Serving Waitsburg, Dayton and the Touchet Valley

Private Screening By Local Director

WAITSBURG - By all accounts, the life of Ginny Ruffner is extraordinary.

She is a celebrated glass artist known for her lamp-work­ing technique. She uses a gas torch to melt rods and tubes of clear and colored glass, then paints them. The results are groundbreaking, some would say "other-wordly," making her one of the most important female glass artists in the country. She once dated Northwest author Tom Robbins and is said to have inspired a character in his novel "Skinny Legs And All." Earlier this year, she collaborated with legendary singer (and photographer) Graham Nash on a bronze sculpture at the Experience Music Project museum in Seattle. But perhaps most intriguingly, the 58-year-old Ruffner is the survivor of a near-fatal car accident she suffered at age 39. Physicians were certain she'd never walk or talk again, and here she is, getting around with the use of a cane and seeming no more affected than the victim of a stroke.

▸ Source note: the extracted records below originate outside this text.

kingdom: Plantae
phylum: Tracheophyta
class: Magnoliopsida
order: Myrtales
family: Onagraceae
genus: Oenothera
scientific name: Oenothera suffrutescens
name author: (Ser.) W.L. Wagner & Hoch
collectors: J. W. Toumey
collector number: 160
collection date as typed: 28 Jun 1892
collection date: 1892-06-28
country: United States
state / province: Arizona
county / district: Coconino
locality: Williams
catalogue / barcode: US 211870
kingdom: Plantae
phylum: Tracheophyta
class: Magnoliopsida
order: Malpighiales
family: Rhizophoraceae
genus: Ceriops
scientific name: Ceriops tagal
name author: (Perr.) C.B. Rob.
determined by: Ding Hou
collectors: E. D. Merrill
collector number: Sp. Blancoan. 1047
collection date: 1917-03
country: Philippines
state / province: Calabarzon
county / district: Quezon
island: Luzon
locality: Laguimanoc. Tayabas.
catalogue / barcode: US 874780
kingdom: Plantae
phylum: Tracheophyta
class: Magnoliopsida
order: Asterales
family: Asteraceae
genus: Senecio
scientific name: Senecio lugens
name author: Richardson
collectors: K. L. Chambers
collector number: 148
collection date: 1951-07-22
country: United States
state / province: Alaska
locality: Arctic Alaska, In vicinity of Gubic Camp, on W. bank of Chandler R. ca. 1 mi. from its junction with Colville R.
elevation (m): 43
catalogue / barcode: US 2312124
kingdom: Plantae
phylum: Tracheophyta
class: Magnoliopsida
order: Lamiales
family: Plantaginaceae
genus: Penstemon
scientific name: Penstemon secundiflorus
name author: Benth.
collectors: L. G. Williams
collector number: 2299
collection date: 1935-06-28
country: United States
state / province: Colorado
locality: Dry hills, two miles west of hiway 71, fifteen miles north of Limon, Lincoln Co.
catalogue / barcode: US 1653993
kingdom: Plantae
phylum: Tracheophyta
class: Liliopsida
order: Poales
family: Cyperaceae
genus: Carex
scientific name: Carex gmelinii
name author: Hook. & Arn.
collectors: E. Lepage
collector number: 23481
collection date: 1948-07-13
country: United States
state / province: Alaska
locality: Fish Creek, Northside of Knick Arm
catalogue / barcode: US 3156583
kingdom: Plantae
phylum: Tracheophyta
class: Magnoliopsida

Ruffner's inspiring recovery and equally inspiring pursuit of art come to life in a new documentary by Waitsburg's own movie maker Karen Stanton.

Stanton, a longtime commercial audiovisual artist who splits her time between Waitsburg and Seattle with her hus­band and wine columnist Paul Gregutt, will bring her 90-min­ute story about Ruffner home to the Plaza Theater at 5 p.m. on Thursday Aug. 19.

This private screening is a rare chance for Waitsburgers to enjoy the vision and creation of one of its own artists. And it's one of those opportunities to get a glimpse of the ever-improving movie theater. The film, titled "Ginny Ruffner: A Not So Still Life" and produced by ShadowCatcher Entertainment, already won the Golden Space Needle Award at the Seattle International Film Festival this June and is await­ing a possible nationwide release.

ShadowCatcher is per­haps best known for produc­ing "Smoke Signals," a filmbased on the writing of Native American author Sherman Alexie, and for "Outsourc­ing,"

a comedy about the manager of a Seattle-based customer call center whose job along with those of all his colleagues is sent to India.

Stanton, who worked on the documentary for a year and a half, takes you by the hand and into Ruffner's kaleidoscope life, mind and entourage - from her childhood in South Carolina to her emergence as a world-renowned artist.

It bears witness to Ruffner's determination after an acci­dent put her into a coma for five weeks and onto a challeng­ing period of rehabilitation. "At first, she could only use her thumb," said Stanton, who took almost a year to follow Ruffner and even visited her family in the Carolinas to explore her roots. "She taught herself how to walk again."

After filming from February to December last year, Stan­ton went into the studio with editor Cindy Sangster from December to June for a six- to seven-days-a-week schedule she could only describe as "intense."

But it was the only way she could meet Seattle Interna­tional Film Festival Artistic Director Carl Spence's request to show it at McCaw Hall on June 11. It showed at the Kirkland Performing Arts Center on June 12.

In making the documentary, Stanton said she feels that a good movie should be "like a good conversation."

Her goal, she said, is to connect the audience in "an au­thentic way" to the subject. "It's about being in her world, which is vast," Stanton said. "She's a wickedly smart Southern belle. She has an amazing way of being with people."

The movie is much like Ruffner, she said. "It's light-hearted and sweet."

"Ginny Ruffner: A Not So Still Life" is Stanton's first foray into full-fledged docu­mentaries. A graduate of Holy Names in Spokane, she went right from high school into the accounting department at Paisley Productions in L.A. and "learned about Holly­wood

from the financial side out." She became an appren­tice film maker while there. Then she went to work for Kaye Smith Studios in Seattle, a company founded in 1973 by Danny Kaye and Lester Smith at which she learned to direct when film making in Seattle was still considered the Wild West. She worked on everything from Rainier Beer commercials (not unknown to residents of the Touchet Valley, where some of them were filmed) to spots for the likes of Nordstrom, Ed­die Bauer, Boeing and Weyerhaeuser. But most of her projects have been one week to two months long. Making a feature-length film was something new to Stanton. "They gave me full artistic license," she said about her backers, ShadowCatcher's David Skinner and Tom Gorai. In shooting the documentary, Stanton said she used the same technique as she has in previous film projects "letting the camera be with the person so they can (relax and) be themselves. Then I edit it so it's easy to receive by the viewer. I make it accessible." Stanton said she is proud to show the movie in Waitsburg, where she comes to recharge her creative battery at the couple's cottage, and where she can connect to everything that's lost in the city, quiet starlit nights and perhaps most of all - time to have a good conversation.

"You're inspired by where you live," she said.